▶ Data

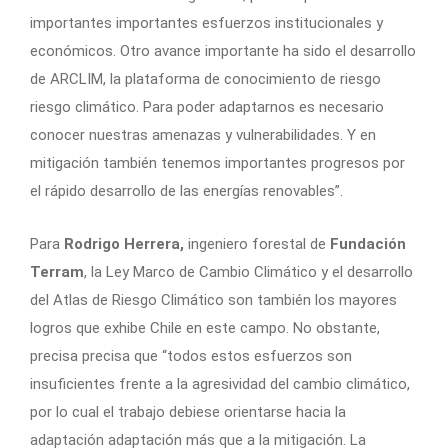
importantes importantes esfuerzos institucionales y
económicos. Otro avance importante ha sido el desarrollo
de ARCLIM, la plataforma de conocimiento de riesgo
riesgo climático. Para poder adaptarnos es necesario
conocer nuestras amenazas y vulnerabilidades. Y en
mitigación también tenemos importantes progresos por
el rápido desarrollo de las energías renovables”.
Para
Rodrigo Herrera,
ingeniero forestal de
Fundación
Terram
, la Ley Marco de Cambio Climático y el desarrollo
del Atlas de Riesgo Climático son también los mayores
logros que exhibe Chile en este campo. No obstante,
precisa precisa que “todos estos esfuerzos son
insuficientes frente a la agresividad del cambio climático,
por lo cual el trabajo debiese orientarse hacia la
adaptación adaptación más que a la mitigación. La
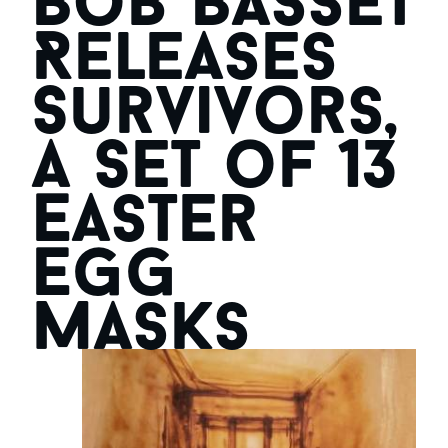
Bob Basset
Releases
Survivors,
a Set of 13
Easter
Egg
Masks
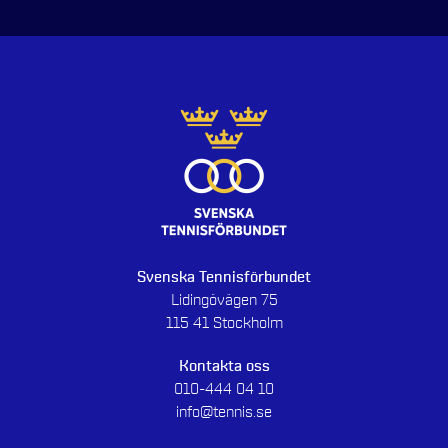
Svenska Tennisförbundet
Lidingövägen 75
115 41 Stockholm
Kontakta oss
010-444 04 10
info@tennis.se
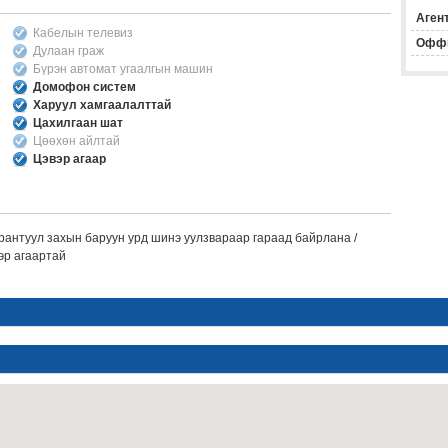
Агент
Кабелын телевиз
Офф
Дулаан граж
Бүрэн автомат угаалгын машин
Домофон систем
Харуул хамгаалалттай
Цахилгаан шат
Цөөхөн айлтай
Цэвэр агаар
рантуул захын баруун урд шинэ уулзвараар гараад байрлана /
эр агаартай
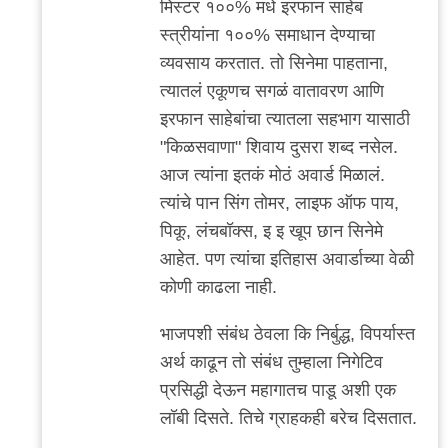
मिस्टर १००% मधे इरफान साहेब
reply
स्त्रीयांना १००% समाधान देण्याचा
to
व्यवसाय करतात. तो सिनेमा पाहताना,
बरोबर
त्यातलं एकूणच सगळं वातावरण आणि
आहे,
इरफान साहेबांचा त्यातला सहभाग यासाठी
आमच्या
"किळसवाणा" शिवाय दुसरा शब्द नसेल.
शाळेचा
आज त्यांना इतकं मोठं अवार्ड मिळालं.
by
त्यांचे पान सिंग तोमर, लाइफ ऑफ पाय,
मी
पिकू, लंचबॉक्स, इ इ खूप छान सिनेमे
आहेत. पण त्यांचा इतिहास अवार्डाच्या वेळी
कोणी काढला नाही.
भाजपशी संबंध ठेवला कि निर्बुद्ध, विपर्यास्त
अर्थ काढून तो संबंध तुम्हाला निगेटिव
प्रसिद्धी देऊन महागातच पाडू अशी एक
लॉबी दिसते. तिचे ग्राहकही बरेच दिसतात.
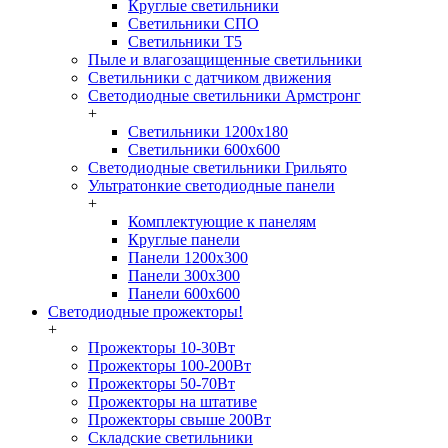
Круглые светильники
Светильники СПО
Светильники Т5
Пыле и влагозащищенные светильники
Светильники с датчиком движения
Светодиодные светильники Армстронг
+
Светильники 1200х180
Светильники 600х600
Светодиодные светильники Грильято
Ультратонкие светодиодные панели
+
Комплектующие к панелям
Круглые панели
Панели 1200х300
Панели 300х300
Панели 600х600
Светодиодные прожекторы!
+
Прожекторы 10-30Вт
Прожекторы 100-200Вт
Прожекторы 50-70Вт
Прожекторы на штативе
Прожекторы свыше 200Вт
Складские светильники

▶ Exercise brief
How many lines of the listing include the string "esfuerzos"? Answer with the number alone.

▶ Reply to the task
2